2 Kerala women who entered Sabarimala to get 24X7 security: Supreme Court
Following threats by hardline groups Bindu Ammini, 40, a law lecturer at Kerala’s Kannur University and Kanakadurga, 39, a civil servant, had gone into hiding for almost two weeks after entering the hill shrine.
The Supreme Court on Friday asked the Kerala government to provide round-the-clock security to two Kerala women who entered Sabarimala earlier this month defying traditionalists opposed to females of menstruating age offering worship at the hill shrine
The two Bindu Ammini (40) and Kanakadurga (39), fearing for their lives, had petitioned the top court seeking security.
“Having heard the lawyers we deem it appropriate to close this petition at this stage by directing Kerala to provide round the clock. Beyond the above we do not consider it necessary to go into any other issues.”
Hailing the order, Ammini said, “Our faith in judiciary has increased manifold. The judiciary has come to our rescue at a time when certain sections of the society are treating us as criminals as if we committed a big sin. We did only what is permitted by the highest court of the country. The latest directive will encourage many other women to trek to the temple.”

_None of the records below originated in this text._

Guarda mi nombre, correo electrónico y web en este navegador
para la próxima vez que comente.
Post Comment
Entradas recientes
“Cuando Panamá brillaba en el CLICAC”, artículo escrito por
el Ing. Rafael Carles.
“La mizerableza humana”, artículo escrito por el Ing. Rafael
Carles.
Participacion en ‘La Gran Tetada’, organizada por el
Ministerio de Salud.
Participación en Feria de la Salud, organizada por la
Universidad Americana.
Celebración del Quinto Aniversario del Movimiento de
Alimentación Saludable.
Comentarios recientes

She said that after their entry, they were forced to go in hiding and the latest order of the Supreme Court will help them lead a normal life. “We were facing many threats. Even our children and relatives were not spared.”
The top Court rejected the plea of two women to tag their matter with the review petitions.
The Kerala government told court it was providing full security to the two women. At this the court said, “if so, you continue to do the same even after our order.”
Following threats by hardline groups, the two women had gone into hiding for almost two weeks after entering the hill shrine. But when Kanakadurga returned home on January 15, she was attacked by her mother-in-law and landed in hospital with injuries.
The two had moved the top court on Thursday citing threat to life after. Senior advocate Indira Jaising appeared before a bench led by Chief Justice of India (CJI) Ranjan Gogoi and requested an urgent hearing, saying it was a matter of life and liberty for the two women.
The plea sought a court direction to all authorities to allow women of all age groups to enter the temple without any hindrance and to ensure security and safe passage, including police security to women wishing to enter the temple.
A Supreme Court bench had in September ordered the shrine’s doors to be thrown open to women of all ages, overturning a decades-old ban on the entry of female devotees of childbearing age, imposed on grounds that the presiding deity, Lord Ayyappa, is a celibate.
The court order enraged traditionalists, who won the support of both the Congress and the Bharatiya Janata Party in their fight to keep women in the taboo age group out of the temple.
Protestors foiled the entry of women aged below 50 years into Sabarimala until Kanakadurga and Bindu Ammini, with a police escort, entered the shrine.
Their entry sparked widespread unrest in Kerala. Fearing a backlash, the two women stayed in an undisclosed location under state protection for almost two weeks.